◆ **WHAT IS NEEDED**
Every line of the records below from the line with "LLC. - http://www.mortgagenewsdaily.com" up to and including the line with "classification of beta-blockers" must be reproduced exactly, and no line outside that range.

◆ **SUPPLIED RECORDS**
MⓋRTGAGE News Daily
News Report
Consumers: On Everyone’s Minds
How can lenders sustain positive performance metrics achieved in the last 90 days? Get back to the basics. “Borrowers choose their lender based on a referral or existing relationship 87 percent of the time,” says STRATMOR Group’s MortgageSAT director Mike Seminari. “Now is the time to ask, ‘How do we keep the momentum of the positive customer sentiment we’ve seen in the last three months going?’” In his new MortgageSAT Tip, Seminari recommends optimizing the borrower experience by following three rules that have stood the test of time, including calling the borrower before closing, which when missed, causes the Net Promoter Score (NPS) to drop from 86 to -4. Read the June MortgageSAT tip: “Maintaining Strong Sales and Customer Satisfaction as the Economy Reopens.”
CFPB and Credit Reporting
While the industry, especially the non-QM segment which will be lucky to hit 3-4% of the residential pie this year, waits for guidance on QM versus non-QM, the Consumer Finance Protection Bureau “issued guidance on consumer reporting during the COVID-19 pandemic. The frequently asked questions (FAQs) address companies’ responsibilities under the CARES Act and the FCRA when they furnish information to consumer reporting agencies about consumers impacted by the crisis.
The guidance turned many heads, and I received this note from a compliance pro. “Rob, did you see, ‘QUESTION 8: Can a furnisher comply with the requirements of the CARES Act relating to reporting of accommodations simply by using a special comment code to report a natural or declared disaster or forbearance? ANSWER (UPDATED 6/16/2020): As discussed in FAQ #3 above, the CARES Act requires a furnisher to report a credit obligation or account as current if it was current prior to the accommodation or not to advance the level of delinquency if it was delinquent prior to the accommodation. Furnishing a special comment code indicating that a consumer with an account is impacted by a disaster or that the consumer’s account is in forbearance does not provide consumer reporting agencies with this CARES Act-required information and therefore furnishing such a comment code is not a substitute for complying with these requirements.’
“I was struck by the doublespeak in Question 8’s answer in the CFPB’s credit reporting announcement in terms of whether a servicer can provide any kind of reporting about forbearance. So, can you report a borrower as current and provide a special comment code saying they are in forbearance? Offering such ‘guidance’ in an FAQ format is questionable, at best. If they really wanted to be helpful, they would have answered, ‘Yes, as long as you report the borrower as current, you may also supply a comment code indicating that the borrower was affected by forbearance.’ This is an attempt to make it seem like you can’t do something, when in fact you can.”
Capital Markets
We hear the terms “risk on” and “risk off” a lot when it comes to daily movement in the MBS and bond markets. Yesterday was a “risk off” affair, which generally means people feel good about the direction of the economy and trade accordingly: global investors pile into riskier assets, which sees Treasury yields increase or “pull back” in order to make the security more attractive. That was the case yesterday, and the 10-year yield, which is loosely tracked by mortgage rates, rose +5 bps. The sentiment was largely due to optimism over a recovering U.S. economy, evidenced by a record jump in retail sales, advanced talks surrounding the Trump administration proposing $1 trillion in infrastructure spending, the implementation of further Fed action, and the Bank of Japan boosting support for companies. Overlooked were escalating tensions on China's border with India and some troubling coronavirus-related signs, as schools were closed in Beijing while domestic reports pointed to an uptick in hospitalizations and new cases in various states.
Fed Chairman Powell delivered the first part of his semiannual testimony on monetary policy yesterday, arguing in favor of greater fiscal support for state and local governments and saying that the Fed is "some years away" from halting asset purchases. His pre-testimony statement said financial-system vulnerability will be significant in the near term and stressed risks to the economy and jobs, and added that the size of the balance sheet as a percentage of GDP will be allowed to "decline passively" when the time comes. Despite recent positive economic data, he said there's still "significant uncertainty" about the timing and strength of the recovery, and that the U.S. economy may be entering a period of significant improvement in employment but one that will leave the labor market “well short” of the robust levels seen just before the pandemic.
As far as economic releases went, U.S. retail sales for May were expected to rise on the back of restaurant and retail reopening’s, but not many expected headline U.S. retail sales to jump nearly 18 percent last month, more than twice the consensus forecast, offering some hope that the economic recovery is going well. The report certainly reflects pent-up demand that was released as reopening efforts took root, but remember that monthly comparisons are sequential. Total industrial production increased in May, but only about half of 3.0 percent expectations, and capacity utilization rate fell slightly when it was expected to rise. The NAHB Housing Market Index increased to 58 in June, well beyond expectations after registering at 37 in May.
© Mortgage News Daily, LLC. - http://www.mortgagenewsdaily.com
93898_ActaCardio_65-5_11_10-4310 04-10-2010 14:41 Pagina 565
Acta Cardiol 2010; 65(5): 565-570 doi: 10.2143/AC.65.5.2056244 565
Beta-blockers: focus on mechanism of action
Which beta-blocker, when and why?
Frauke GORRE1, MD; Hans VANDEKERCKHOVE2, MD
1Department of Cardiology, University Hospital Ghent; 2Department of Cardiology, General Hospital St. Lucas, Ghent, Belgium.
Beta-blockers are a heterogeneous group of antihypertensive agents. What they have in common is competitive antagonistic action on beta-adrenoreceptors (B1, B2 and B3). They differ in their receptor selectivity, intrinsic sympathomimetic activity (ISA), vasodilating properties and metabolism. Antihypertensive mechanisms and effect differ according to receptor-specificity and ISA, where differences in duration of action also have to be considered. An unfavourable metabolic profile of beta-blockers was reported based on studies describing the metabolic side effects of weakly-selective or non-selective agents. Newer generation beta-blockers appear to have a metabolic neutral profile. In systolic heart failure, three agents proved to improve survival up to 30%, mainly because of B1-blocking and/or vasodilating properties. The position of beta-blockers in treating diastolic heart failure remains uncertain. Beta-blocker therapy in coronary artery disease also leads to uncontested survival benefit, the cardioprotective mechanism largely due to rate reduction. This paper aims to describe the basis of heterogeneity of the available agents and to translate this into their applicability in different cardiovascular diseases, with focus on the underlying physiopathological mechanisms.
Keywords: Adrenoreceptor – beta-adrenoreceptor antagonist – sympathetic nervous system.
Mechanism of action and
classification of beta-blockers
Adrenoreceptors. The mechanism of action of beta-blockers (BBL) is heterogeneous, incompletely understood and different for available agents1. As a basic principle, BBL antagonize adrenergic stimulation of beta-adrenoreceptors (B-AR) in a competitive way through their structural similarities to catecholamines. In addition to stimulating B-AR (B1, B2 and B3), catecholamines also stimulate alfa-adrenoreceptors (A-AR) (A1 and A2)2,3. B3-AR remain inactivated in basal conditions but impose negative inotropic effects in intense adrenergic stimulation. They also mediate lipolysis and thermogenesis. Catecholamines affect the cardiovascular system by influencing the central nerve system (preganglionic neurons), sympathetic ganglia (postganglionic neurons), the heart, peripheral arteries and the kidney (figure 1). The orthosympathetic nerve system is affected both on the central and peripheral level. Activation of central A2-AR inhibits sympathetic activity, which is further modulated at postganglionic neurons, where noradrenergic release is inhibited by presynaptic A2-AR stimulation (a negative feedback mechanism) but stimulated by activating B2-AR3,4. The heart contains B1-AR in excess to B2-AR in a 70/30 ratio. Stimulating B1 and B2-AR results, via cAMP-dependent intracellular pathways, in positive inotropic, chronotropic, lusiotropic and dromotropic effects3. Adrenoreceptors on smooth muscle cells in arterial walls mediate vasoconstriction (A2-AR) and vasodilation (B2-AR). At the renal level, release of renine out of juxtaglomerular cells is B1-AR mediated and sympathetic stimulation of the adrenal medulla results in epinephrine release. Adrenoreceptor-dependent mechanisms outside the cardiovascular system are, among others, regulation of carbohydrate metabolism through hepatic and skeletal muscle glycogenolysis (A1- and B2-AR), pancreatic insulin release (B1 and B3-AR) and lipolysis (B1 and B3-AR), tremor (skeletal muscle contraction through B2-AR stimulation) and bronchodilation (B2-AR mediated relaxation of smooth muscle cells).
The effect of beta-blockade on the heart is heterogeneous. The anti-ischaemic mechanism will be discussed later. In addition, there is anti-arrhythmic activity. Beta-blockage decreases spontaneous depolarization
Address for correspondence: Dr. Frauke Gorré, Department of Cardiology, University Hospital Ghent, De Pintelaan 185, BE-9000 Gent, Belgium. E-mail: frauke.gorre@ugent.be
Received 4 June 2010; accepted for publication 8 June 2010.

◆ **YOUR RESPONSE**
© Mortgage News Daily, LLC. - http://www.mortgagenewsdaily.com
93898_ActaCardio_65-5_11_10-4310 04-10-2010 14:41 Pagina 565
Acta Cardiol 2010; 65(5): 565-570 doi: 10.2143/AC.65.5.2056244 565
Beta-blockers: focus on mechanism of action
Which beta-blocker, when and why?
Frauke GORRE1, MD; Hans VANDEKERCKHOVE2, MD
1Department of Cardiology, University Hospital Ghent; 2Department of Cardiology, General Hospital St. Lucas, Ghent, Belgium.
Beta-blockers are a heterogeneous group of antihypertensive agents. What they have in common is competitive antagonistic action on beta-adrenoreceptors (B1, B2 and B3). They differ in their receptor selectivity, intrinsic sympathomimetic activity (ISA), vasodilating properties and metabolism. Antihypertensive mechanisms and effect differ according to receptor-specificity and ISA, where differences in duration of action also have to be considered. An unfavourable metabolic profile of beta-blockers was reported based on studies describing the metabolic side effects of weakly-selective or non-selective agents. Newer generation beta-blockers appear to have a metabolic neutral profile. In systolic heart failure, three agents proved to improve survival up to 30%, mainly because of B1-blocking and/or vasodilating properties. The position of beta-blockers in treating diastolic heart failure remains uncertain. Beta-blocker therapy in coronary artery disease also leads to uncontested survival benefit, the cardioprotective mechanism largely due to rate reduction. This paper aims to describe the basis of heterogeneity of the available agents and to translate this into their applicability in different cardiovascular diseases, with focus on the underlying physiopathological mechanisms.
Keywords: Adrenoreceptor – beta-adrenoreceptor antagonist – sympathetic nervous system.
Mechanism of action and
classification of beta-blockers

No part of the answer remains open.